Interesting article on energy policy and how we're stuck into dumb long term positions.
Housing policy, too, needs to change. Supporting consumer spending on buying a new home instead of renting or rehabilitating an older home in the inner-city has led to suburban sprawl. Not only does this mean people drive more and drive farther but that they live in detached houses and work in suburban office parks and strip malls, all of which consume more energy than apartment buildings, town houses, and urban skyscrapers. We need to stop favoring new homeownership over renting (via the mortgage interest tax deduction and other subsidies). Decreasing the emphasis on homeownership and single-family home development will have the added benefits of preventing future housing bubbles and increasing socioeconomic and racial integration.
Middle-class families are also lured to the suburbs by education policies that allow those schools to be so much better than the ones in inner cities.
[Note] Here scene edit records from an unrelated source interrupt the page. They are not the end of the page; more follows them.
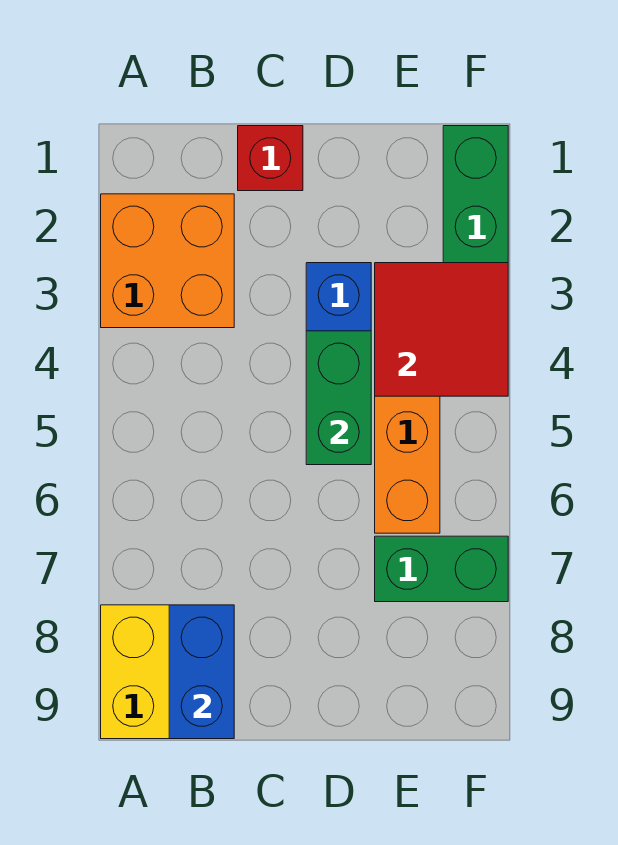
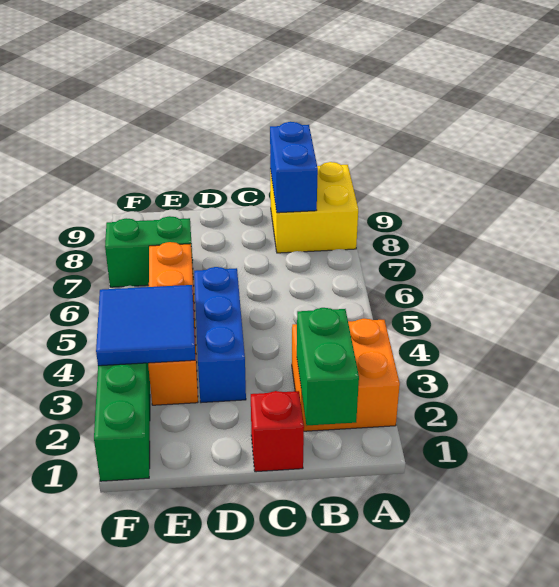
green brick D4:D5 level 2 -> green brick B1:B2 level 2
red tile E3:F4 level 2 -> blue tile E3:F4 level 2

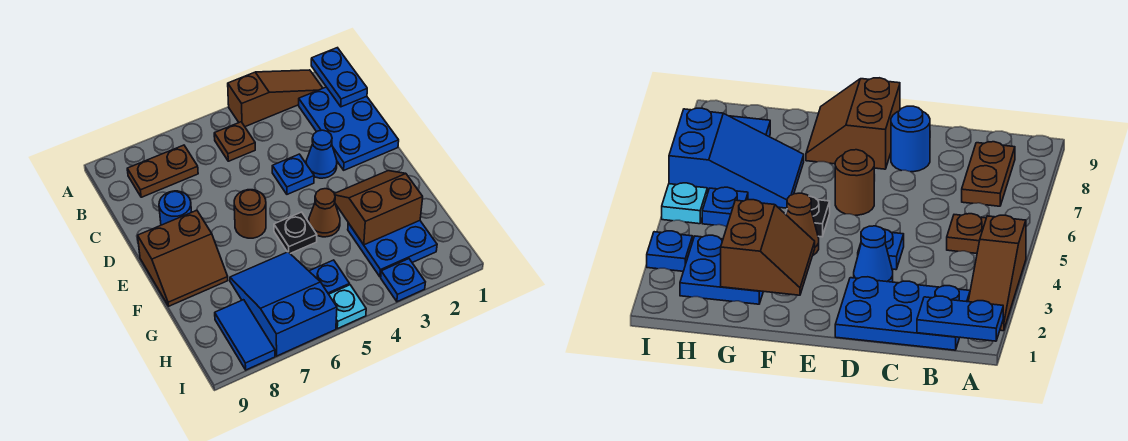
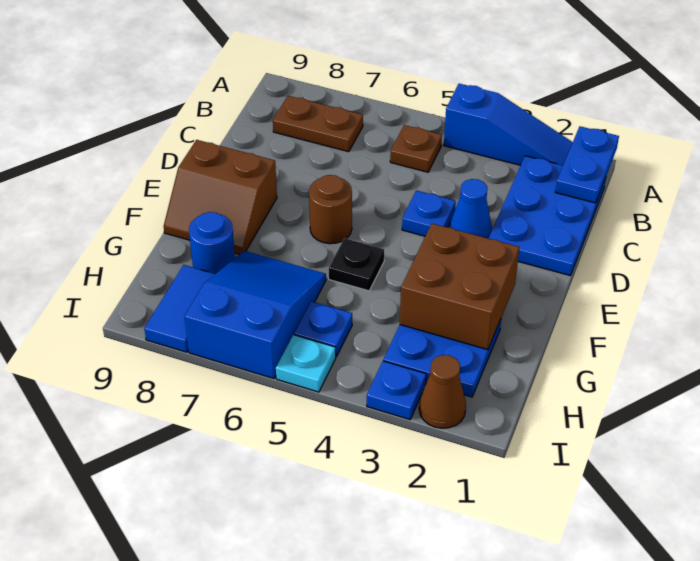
brown slope A2:A4 level 1 top 4 -> blue slope A2:A4 level 1 top 4
blue round brick D8 level 1 -> blue round brick G8 level 1
brown slope F2:G3 level 2 top G -> brown brick F2:G3 level 2
brown cone F4 level 1 -> brown cone I2 level 1

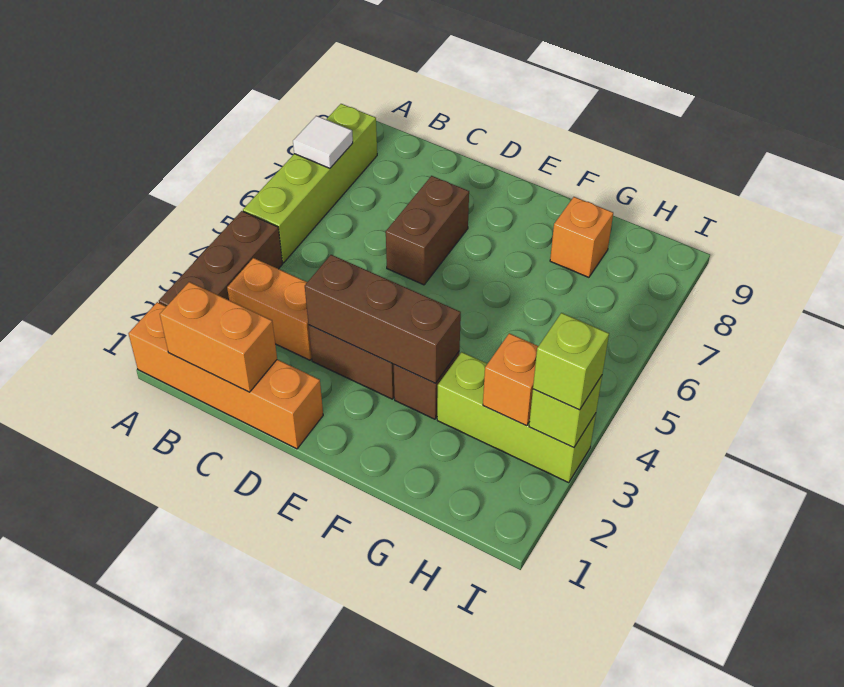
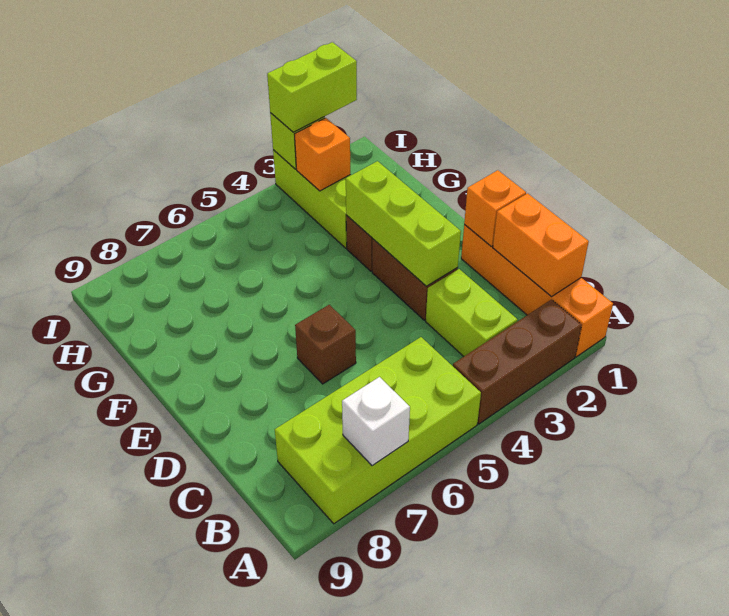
lime brick A5:A8 level 1 -> lime brick A5:B8 level 1
white tile A7 level 2 -> white brick A7 level 2
orange brick B3:C3 level 1 -> lime brick B3:C3 level 1
brown brick D3:F3 level 2 -> lime brick D3:F3 level 2
brown brick D6:D7 level 1 -> brown brick D6 level 1
orange brick G8 level 1 -> orange brick D1 level 2
lime brick I3 level 3 -> lime brick I2:I3 level 3

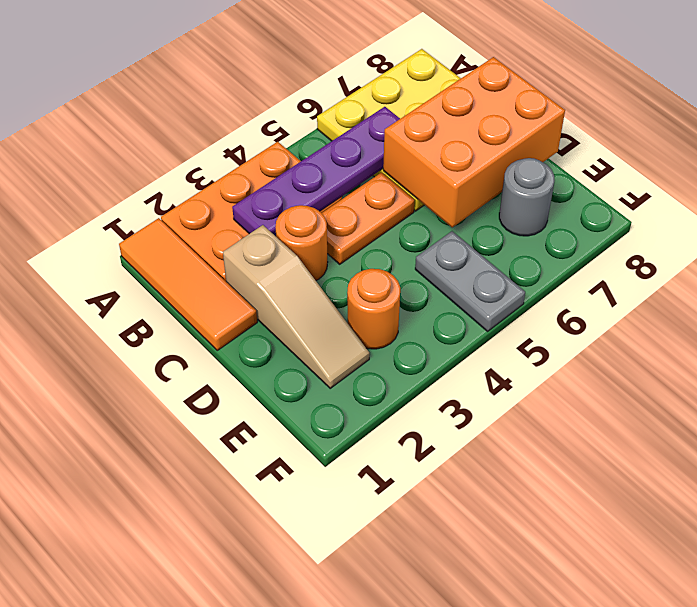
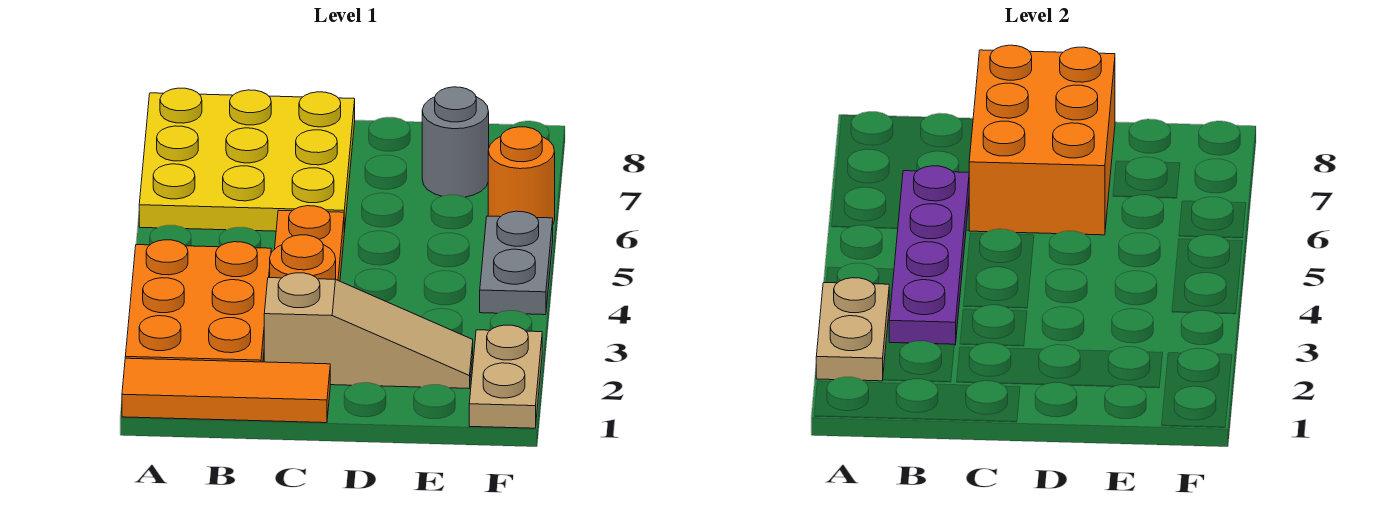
none -> tan plate A2:A3 level 2
orange round brick E3 level 1 -> orange round brick F6 level 1
grey plate E5:F5 level 1 -> grey plate F4:F5 level 1
none -> tan plate F1:F2 level 1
Whereas many countries finance schools largely through general revenues at the national or regional level, the U.S. leaves most school funding up to localities, which often rely largely on property taxes. The result? Suburban school districts have more advantaged populations and better resources. Most suburban students rely on school buses or cars to get to school. This, of course, uses more oil than walking and the cost of all that gas guzzling has become a major problem for districts struggling with rising gas prices. But the bigger problem is that the socioeconomically segregated schools create inequality of opportunity and, from a land-use perspective, this means that middle-class families will keep leaving the city to give their children a better chance in life. If we raised state and federal income taxes and provisioned funding more equally across districts and also created regional mega-districts to integrate suburban and urban school districts, we could remove this incentive for white flight and suburban sprawl.
Interesting connections being made here.